- DEINE AUFGABE
Zieh alle Zeilen aus der folgenden Auflistung Wort für Wort heraus und lass dabei die Bilder weg.

- DIE DATENSÄTZE
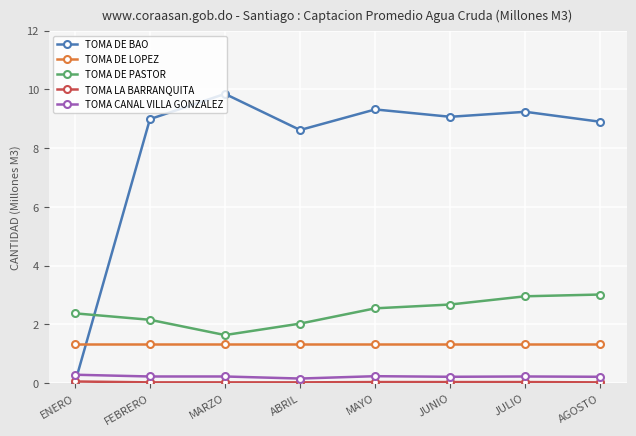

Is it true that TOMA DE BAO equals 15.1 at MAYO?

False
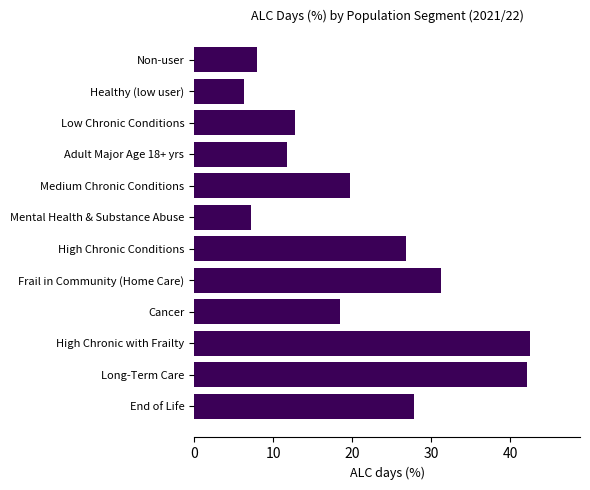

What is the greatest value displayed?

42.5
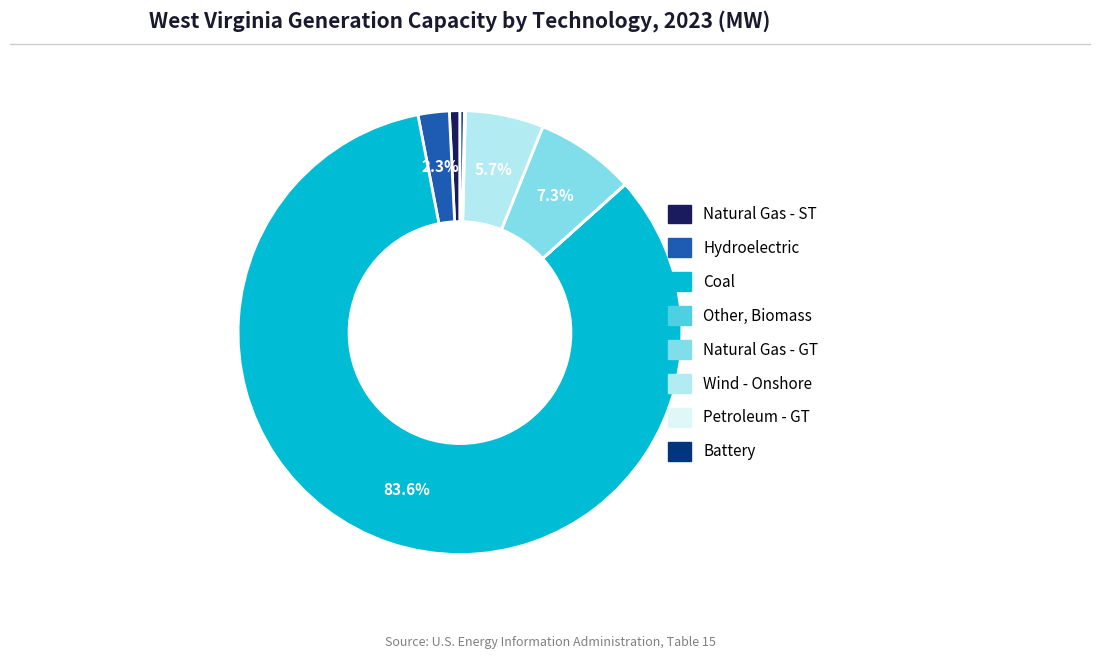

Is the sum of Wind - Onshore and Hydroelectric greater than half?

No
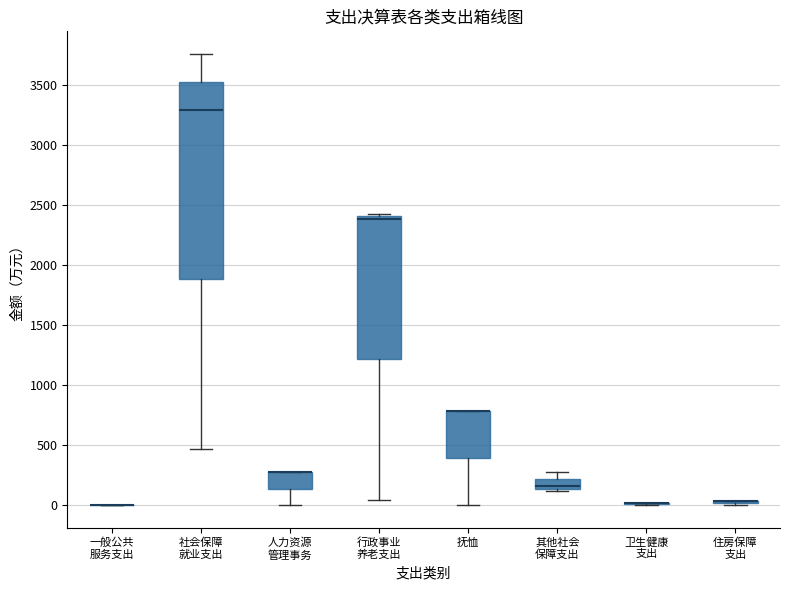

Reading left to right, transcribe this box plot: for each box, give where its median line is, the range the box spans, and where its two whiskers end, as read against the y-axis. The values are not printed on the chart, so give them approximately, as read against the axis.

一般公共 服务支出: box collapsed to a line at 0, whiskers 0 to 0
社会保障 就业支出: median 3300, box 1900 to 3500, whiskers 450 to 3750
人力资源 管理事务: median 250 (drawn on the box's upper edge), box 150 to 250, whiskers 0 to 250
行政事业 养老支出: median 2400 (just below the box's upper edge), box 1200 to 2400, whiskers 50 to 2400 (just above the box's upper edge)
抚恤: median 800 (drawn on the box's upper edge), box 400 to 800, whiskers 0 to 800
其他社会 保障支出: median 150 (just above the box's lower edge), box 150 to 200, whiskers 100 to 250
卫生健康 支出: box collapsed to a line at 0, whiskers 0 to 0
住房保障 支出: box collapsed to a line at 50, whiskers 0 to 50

- DEINE ANTWORT
Is it true that TOMA DE BAO equals 15.1 at MAYO?

False

What is the greatest value displayed?

42.5

Is the sum of Wind - Onshore and Hydroelectric greater than half?

No

Reading left to right, transcribe this box plot: for each box, give where its median line is, the range the box spans, and where its two whiskers end, as read against the y-axis. The values are not printed on the chart, so give them approximately, as read against the axis.

一般公共 服务支出: box collapsed to a line at 0, whiskers 0 to 0
社会保障 就业支出: median 3300, box 1900 to 3500, whiskers 450 to 3750
人力资源 管理事务: median 250 (drawn on the box's upper edge), box 150 to 250, whiskers 0 to 250
行政事业 养老支出: median 2400 (just below the box's upper edge), box 1200 to 2400, whiskers 50 to 2400 (just above the box's upper edge)
抚恤: median 800 (drawn on the box's upper edge), box 400 to 800, whiskers 0 to 800
其他社会 保障支出: median 150 (just above the box's lower edge), box 150 to 200, whiskers 100 to 250
卫生健康 支出: box collapsed to a line at 0, whiskers 0 to 0
住房保障 支出: box collapsed to a line at 50, whiskers 0 to 50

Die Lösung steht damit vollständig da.